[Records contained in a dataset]

========================================================================

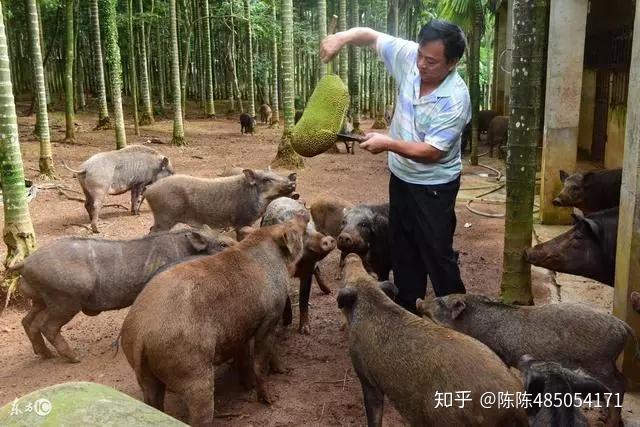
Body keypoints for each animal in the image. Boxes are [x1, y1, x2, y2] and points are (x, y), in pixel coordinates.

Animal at [122, 216, 310, 426]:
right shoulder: (270, 317)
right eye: (292, 230)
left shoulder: (241, 329)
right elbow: (261, 361)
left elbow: (246, 354)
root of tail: (140, 333)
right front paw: (271, 399)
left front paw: (256, 383)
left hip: (144, 374)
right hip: (190, 368)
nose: (304, 216)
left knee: (153, 403)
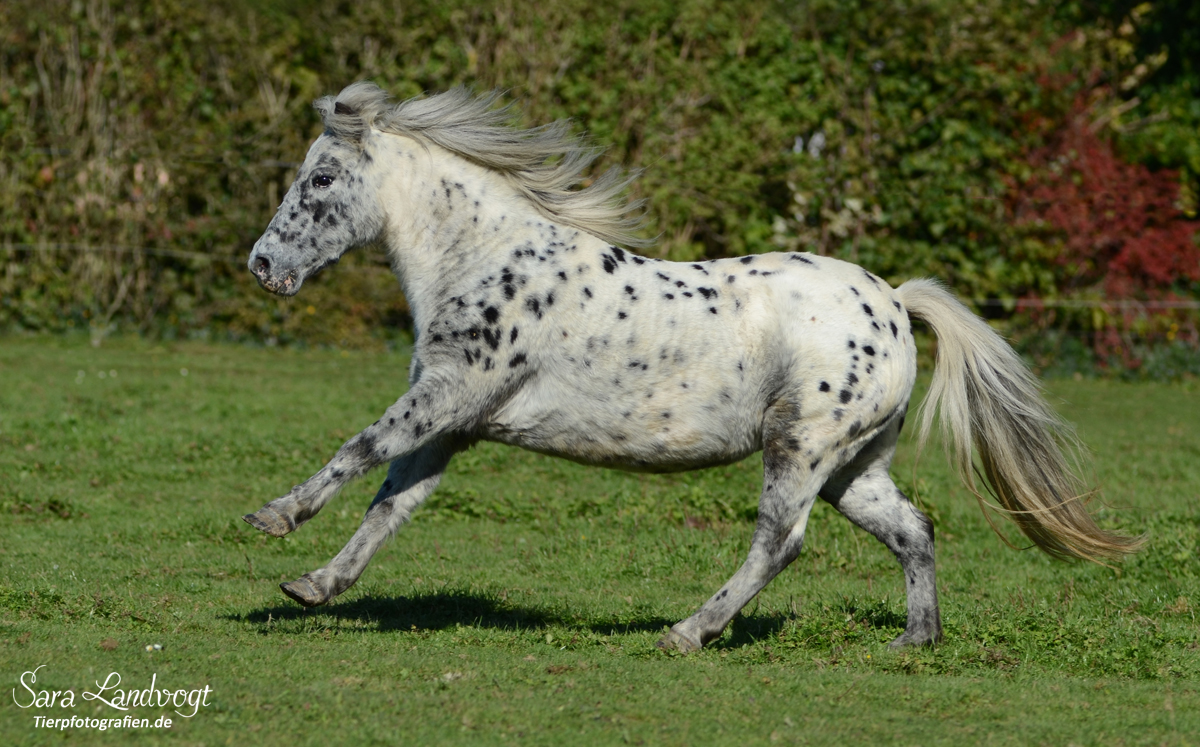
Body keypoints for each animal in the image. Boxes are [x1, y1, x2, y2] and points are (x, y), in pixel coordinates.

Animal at [243, 81, 1142, 653]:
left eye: (322, 178)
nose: (261, 264)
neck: (490, 258)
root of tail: (891, 301)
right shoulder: (453, 422)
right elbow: (390, 504)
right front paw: (314, 584)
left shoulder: (446, 395)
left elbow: (360, 448)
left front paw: (274, 518)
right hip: (855, 465)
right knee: (912, 529)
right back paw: (915, 639)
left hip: (801, 446)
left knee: (780, 542)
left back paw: (687, 632)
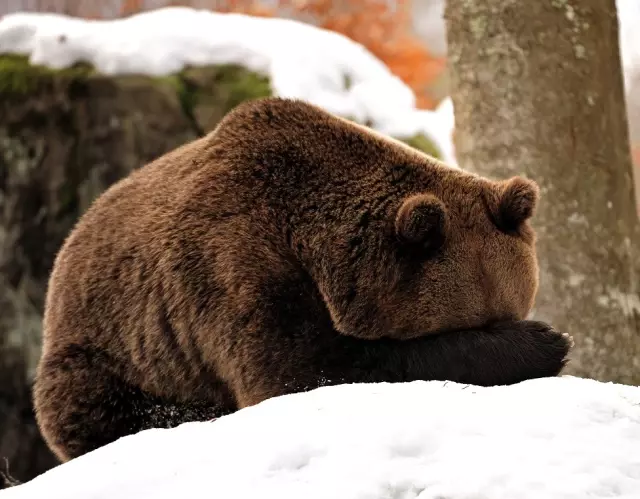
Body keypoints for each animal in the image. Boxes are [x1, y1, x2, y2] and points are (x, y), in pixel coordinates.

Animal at [32, 97, 572, 464]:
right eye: (473, 325)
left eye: (510, 307)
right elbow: (298, 373)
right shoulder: (238, 268)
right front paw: (548, 342)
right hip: (107, 350)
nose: (513, 327)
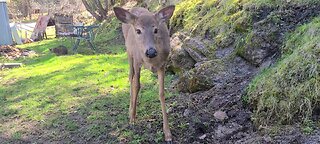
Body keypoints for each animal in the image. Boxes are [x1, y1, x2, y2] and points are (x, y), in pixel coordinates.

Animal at [113, 5, 175, 143]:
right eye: (138, 31)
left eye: (156, 29)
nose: (150, 51)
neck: (151, 61)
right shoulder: (137, 61)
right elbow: (137, 85)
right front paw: (132, 118)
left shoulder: (162, 65)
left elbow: (161, 93)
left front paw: (167, 133)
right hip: (129, 53)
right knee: (131, 77)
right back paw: (130, 110)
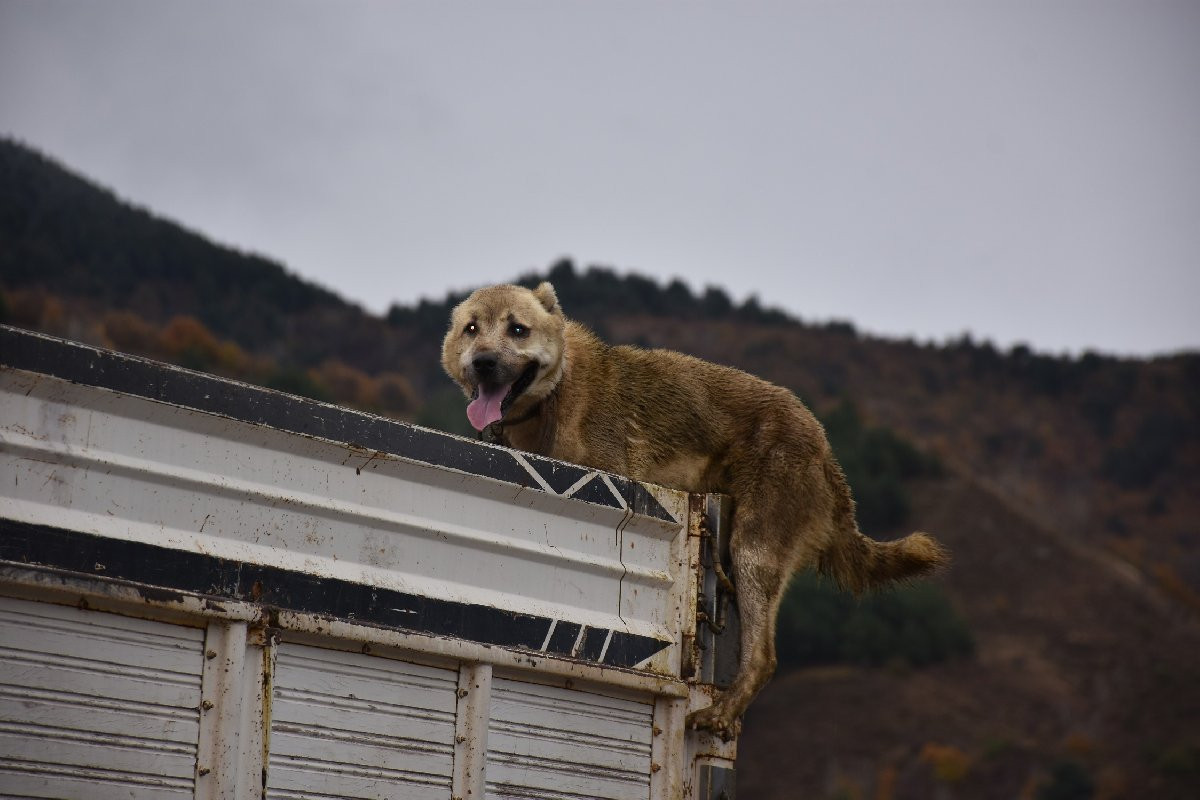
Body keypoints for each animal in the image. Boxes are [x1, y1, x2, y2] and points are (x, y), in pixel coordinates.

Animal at [441, 281, 945, 738]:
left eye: (518, 329)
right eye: (472, 328)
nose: (484, 362)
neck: (554, 395)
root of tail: (825, 450)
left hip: (753, 551)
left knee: (763, 657)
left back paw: (720, 715)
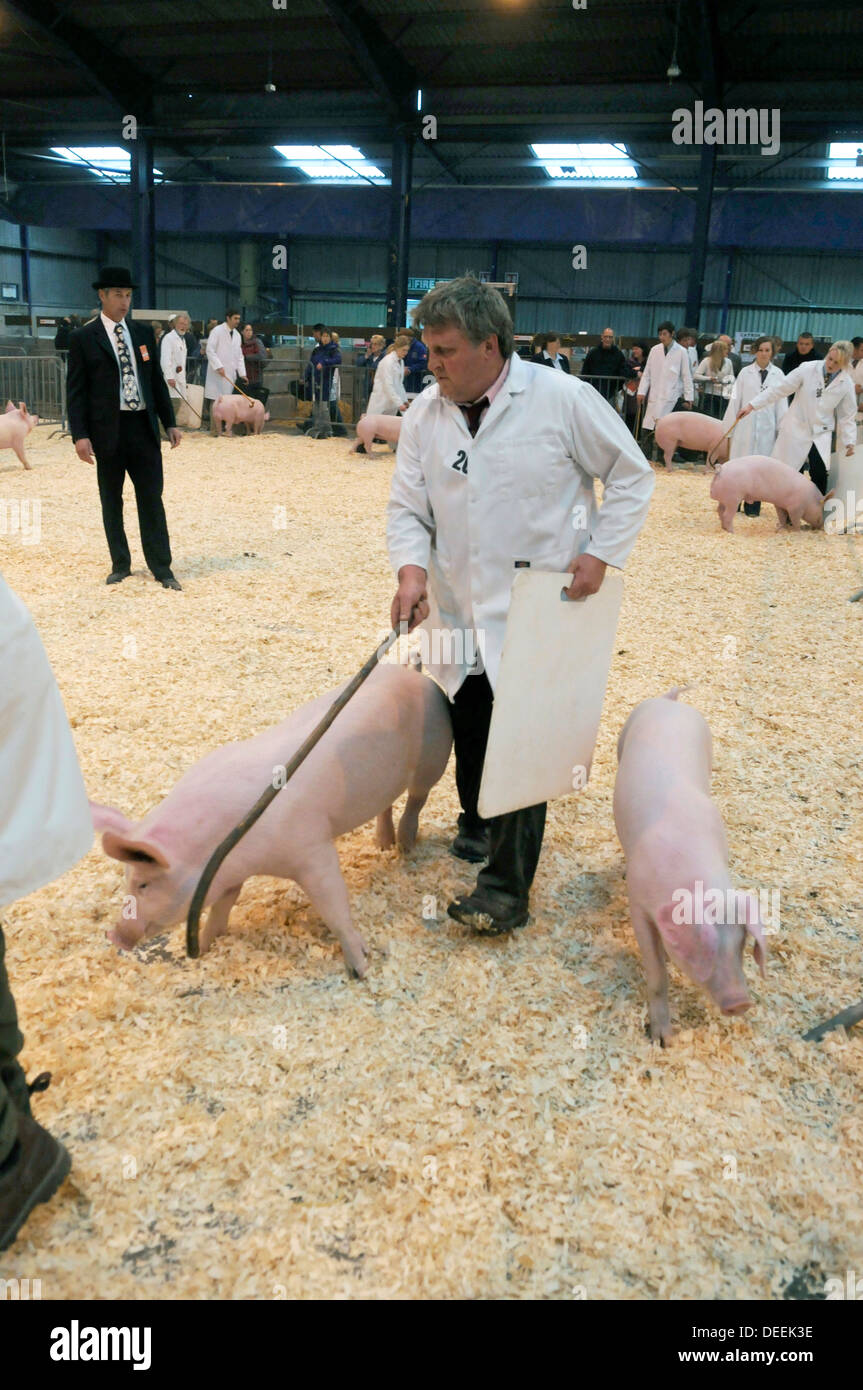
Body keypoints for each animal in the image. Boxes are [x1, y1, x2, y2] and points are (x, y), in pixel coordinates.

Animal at [88, 661, 450, 978]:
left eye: (144, 883)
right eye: (128, 880)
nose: (115, 935)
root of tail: (415, 674)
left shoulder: (311, 848)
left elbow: (333, 904)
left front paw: (361, 969)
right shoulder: (227, 875)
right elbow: (221, 907)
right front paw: (202, 947)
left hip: (434, 759)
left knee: (416, 800)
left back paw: (405, 848)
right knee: (387, 805)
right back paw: (384, 844)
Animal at [611, 686, 767, 1045]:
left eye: (741, 943)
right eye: (705, 944)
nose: (741, 1002)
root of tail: (671, 702)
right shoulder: (639, 904)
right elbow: (657, 974)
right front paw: (663, 1041)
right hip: (623, 738)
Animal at [705, 461, 833, 536]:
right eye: (822, 509)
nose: (821, 526)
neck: (809, 500)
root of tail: (720, 469)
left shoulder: (780, 505)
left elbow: (782, 517)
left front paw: (779, 529)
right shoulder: (795, 508)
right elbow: (795, 520)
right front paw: (797, 531)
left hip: (724, 499)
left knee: (720, 511)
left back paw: (723, 529)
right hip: (733, 499)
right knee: (727, 515)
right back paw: (732, 532)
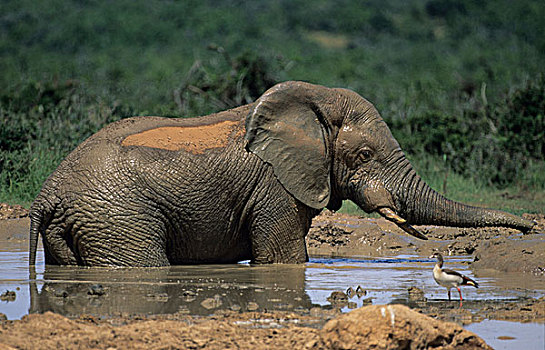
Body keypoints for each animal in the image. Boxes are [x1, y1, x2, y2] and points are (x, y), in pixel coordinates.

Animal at [28, 80, 532, 266]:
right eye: (364, 154)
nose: (530, 227)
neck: (314, 101)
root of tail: (46, 194)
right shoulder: (276, 186)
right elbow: (284, 259)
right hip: (118, 217)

========================================================================

Filter the data, keeping only the lines that contain "nose".

nose: (304, 216)
nose: (261, 264)
nose: (513, 327)
nose: (150, 51)
nose: (484, 362)
nose: (115, 935)
nose: (741, 1002)
nose: (821, 526)
nose: (530, 227)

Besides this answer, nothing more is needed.